Untitled


Episode Report Card Miss Alli: C+ | Grade It Now! YOU GRADE IT The Rubbing Out of Amazon Rob

By Miss Alli | Season 8 | Episode 4 | Aired on 02.18.2004

More thunder, and even more lightning, and then we are at Saboga. It's raining. It's miserable. It's like the Camp of the Damned, only new and improved, with 75% less Camp, and 50% more Damned. They also did a brilliant job with music selection for this sequence -- it sounds exactly like the part of a war movie where there is a lot of bleeding. Jenna and Ethan are huddled together. Wait...Jenna and Ethan? I guess it's for warmth, but that's also going to come in handy if they get up a game of charades later and have to think of something for "any port in a storm." Jerri, meanwhile, is huddled in a shivering ball, and you can almost see her sanity wafting out of her ears in puffs of blue smoke. Rupert inspects the Shelter That Is No More. "Our beach is destroyed," he says. "Our stupid shelter that I built is destroyed...digging into the sand is the dumbest idea I've ever had in my life, and we paid dearly tonight for it." You know, it's swell that he takes responsibility for being wrong about the shelter, but to me, it's okay to be wrong. What was much more offensive was the oh-silly-girl routine when Jerri tried to raise concerns about it. It's the know-it-all jackass attitude, not the substantive mistake, that would be much harder for me to get past if I were a member of his team. He goes on to lament that with the loss of the Great Hole, the tribe is "homeless." "I gotta build us another shelter today," Rupert says, which I guess tells you how much he learned about not expecting to dictate everything that goes on without talking to anyone else about it. It's like he can accept the notion that he was a bad Daddy, and now he needs to be a better Daddy, but he can't accept not being the Daddy at all. Jenna and Jerri sit miserably in the rain, looking about as hard-up as I've ever seen anybody look on this show. Jerri interviews that they've been "shivering in the rain for probably five or six hours," and that once it started raining, "the whole shelter filled up with water." Kind of like she said it would, no? Gravity is stubborn. Jerri laments Rupert's unbending insistence on putting Saboga in a hole, and then she breaks down crying. "It's not worth it," she says.

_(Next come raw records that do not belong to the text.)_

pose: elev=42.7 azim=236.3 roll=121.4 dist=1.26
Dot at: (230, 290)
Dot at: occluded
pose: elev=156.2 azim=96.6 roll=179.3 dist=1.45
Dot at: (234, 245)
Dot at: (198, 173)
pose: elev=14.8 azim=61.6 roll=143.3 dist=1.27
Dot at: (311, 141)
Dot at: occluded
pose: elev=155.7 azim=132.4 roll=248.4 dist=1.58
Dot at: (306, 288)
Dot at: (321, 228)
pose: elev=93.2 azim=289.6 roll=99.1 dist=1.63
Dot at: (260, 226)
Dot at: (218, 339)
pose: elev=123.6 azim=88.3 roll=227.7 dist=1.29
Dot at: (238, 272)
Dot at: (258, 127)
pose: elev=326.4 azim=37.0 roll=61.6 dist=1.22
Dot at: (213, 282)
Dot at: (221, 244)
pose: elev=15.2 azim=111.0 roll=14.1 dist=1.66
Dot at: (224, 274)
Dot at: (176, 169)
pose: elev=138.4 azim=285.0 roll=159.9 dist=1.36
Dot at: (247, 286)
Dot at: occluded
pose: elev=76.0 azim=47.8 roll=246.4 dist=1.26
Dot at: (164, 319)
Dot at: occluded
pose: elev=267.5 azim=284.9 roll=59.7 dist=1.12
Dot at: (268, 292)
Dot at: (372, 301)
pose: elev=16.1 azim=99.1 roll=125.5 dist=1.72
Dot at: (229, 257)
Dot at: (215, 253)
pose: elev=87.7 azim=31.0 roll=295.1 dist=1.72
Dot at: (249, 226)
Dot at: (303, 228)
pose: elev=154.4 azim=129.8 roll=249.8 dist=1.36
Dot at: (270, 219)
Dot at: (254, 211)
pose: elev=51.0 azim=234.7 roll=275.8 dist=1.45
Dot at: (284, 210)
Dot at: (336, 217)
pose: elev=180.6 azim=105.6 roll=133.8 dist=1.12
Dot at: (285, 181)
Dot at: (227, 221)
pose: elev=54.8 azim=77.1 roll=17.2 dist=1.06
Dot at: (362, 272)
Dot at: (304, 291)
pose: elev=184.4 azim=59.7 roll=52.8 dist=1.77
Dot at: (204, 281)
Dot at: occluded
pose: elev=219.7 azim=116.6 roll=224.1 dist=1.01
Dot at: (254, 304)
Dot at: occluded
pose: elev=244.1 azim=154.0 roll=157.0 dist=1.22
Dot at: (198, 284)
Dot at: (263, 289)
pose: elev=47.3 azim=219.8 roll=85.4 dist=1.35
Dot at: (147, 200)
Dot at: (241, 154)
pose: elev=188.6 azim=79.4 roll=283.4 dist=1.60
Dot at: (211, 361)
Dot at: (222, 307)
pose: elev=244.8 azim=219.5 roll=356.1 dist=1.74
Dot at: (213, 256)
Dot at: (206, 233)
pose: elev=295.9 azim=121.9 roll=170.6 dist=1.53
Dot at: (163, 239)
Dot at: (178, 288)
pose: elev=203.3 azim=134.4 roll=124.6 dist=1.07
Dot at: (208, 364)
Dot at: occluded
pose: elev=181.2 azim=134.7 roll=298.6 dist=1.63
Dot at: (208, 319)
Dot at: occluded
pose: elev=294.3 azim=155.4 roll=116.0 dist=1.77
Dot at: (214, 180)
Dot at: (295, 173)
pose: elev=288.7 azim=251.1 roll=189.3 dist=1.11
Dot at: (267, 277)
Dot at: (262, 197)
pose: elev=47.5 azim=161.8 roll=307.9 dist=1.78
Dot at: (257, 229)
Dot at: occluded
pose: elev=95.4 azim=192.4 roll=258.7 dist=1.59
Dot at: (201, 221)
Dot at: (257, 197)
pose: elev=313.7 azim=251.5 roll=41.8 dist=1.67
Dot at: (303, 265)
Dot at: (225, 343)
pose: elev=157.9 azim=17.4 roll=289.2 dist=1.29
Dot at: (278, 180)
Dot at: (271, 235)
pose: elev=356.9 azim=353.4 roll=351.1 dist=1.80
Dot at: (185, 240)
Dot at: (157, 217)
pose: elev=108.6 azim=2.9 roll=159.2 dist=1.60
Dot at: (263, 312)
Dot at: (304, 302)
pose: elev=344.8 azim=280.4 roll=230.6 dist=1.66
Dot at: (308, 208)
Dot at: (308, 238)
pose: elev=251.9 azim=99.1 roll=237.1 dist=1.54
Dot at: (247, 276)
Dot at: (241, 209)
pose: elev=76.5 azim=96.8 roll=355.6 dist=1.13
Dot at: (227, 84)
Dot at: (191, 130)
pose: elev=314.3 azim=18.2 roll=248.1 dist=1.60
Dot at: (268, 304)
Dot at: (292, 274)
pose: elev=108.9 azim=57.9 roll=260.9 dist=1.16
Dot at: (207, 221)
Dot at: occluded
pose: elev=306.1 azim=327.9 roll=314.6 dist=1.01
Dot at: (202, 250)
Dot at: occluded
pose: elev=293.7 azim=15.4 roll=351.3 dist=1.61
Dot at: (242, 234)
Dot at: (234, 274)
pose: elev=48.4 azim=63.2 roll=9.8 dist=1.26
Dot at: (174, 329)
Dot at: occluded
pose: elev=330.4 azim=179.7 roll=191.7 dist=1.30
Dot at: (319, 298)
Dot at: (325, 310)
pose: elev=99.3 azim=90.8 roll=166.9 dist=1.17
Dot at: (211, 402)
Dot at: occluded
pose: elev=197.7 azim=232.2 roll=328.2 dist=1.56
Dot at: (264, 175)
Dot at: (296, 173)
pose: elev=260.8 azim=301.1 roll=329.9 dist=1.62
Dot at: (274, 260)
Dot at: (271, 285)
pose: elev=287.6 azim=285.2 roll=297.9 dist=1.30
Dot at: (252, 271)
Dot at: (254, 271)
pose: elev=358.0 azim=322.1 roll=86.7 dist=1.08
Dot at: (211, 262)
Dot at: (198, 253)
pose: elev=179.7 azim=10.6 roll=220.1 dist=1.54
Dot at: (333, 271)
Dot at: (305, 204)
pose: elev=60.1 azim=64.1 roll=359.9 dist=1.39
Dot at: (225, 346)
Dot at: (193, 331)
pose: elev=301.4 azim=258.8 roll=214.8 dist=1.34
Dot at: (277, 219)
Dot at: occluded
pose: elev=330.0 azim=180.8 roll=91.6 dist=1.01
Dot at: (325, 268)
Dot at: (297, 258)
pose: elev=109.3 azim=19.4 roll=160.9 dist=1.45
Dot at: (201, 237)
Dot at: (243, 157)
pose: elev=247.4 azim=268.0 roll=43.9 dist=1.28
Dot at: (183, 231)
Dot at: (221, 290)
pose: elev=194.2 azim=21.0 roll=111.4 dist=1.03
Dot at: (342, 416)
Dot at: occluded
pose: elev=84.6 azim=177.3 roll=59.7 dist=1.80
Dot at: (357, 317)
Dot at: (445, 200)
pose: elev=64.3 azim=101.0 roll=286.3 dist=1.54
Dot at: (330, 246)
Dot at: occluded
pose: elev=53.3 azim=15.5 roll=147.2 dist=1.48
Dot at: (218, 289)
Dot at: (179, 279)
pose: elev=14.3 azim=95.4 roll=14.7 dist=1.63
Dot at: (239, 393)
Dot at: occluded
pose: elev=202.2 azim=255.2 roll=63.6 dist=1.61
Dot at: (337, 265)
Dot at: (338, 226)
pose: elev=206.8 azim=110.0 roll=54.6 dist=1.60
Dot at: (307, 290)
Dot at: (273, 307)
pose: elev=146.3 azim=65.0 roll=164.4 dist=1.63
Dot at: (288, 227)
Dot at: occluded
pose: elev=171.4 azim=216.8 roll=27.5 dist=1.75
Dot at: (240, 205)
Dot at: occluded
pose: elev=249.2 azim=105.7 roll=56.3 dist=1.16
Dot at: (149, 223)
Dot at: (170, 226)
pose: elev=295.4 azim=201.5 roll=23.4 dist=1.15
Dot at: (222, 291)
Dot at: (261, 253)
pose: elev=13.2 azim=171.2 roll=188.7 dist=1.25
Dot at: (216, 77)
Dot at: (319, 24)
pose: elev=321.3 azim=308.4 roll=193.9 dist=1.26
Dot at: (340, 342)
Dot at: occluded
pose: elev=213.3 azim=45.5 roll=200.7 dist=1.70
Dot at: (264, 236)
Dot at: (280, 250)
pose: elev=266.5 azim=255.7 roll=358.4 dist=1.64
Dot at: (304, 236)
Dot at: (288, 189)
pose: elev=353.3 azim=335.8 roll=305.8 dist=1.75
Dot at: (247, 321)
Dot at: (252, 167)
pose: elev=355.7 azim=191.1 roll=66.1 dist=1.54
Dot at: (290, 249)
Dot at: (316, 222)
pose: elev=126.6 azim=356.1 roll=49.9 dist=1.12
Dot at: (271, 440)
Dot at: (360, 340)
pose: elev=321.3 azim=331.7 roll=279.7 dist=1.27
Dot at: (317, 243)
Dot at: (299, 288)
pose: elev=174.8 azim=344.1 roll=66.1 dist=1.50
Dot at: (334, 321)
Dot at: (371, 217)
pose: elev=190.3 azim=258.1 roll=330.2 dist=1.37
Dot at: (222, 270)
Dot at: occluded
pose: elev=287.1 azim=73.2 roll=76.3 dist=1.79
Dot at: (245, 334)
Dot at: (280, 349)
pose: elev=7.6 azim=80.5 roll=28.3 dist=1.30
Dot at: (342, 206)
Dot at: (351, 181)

Morning does ultimately come to Saboga, and as Rupert, Jenna, and Ethan stand on the beach, they wordlessly compare hands, accompanied by the Snare Drums of Adversity. Everyone's hands are all waterlogged and white, so in case you were thinking it wasn't really that bad? I'm pretty sure it was. Ethan, in particular, looks like he put in extra hours last night at the Hostess mini-donut factory. That's just gross. Jerri remains huddled on the Home Depot box, looking like she may never stand up again. As Rupert and Ethan look into the old shelter, it looks like the old hole entirely collapsed and filled with sand, actually, because there doesn't appear to be a hole there at all. Rupert comments on how insane the storm was. Ethan concurs. "Other than the time when my father passed away, I think that was the worst night of my life," Ethan interviews flatly. He says that there actually were those among them (I don't know who, but I suspect just from his contemptuous, snotty tone that this is a reference to Jenna) who thought it was so bad that someone might come rescue them, but he says that "this is Survivor." He goes on: "It's our own fault that we built a crappy little shelter." Well, right. Especially those of you who knew what a crappy little idea it was, and said nothing in the interests of saving your own asses. I feel terrible for Jerri, but Ethan? No. Elsewhere, Jenna brings Jerri out from under wherever it is that she's huddling. "Come on," she says, "you have to start warming up. I promise you it's warmer out here in a bathing suit. It's dripping and wet in here." She leads a truly horrible-looking Jerri out into the sun -- or what sun there is. Jerri interviews that she has no idea what's going on at camp at this point, other than that they're taking apart the lame old shelter. She doesn't know what they're going to do for a new one, and at this point, she "could give a rat's ass." Normally, I would be all over that kind of bad attitude, but I honestly can't blame her. I mean, she was right the entire time, and two of her teammates failed to back her, and the other one...is Rupert. So she has a point. Rupert tries to get Jerri to drink a coconut, which she doesn't want. Then, still all bossy-bossy, Rupert interviews that Jerri will be fine if she just gets some water and daylight. But they all must "get it together now." I'm glad to see that his taste for authoritarian rule wasn't diminished by fucking up so spectacularly that the tribe almost died.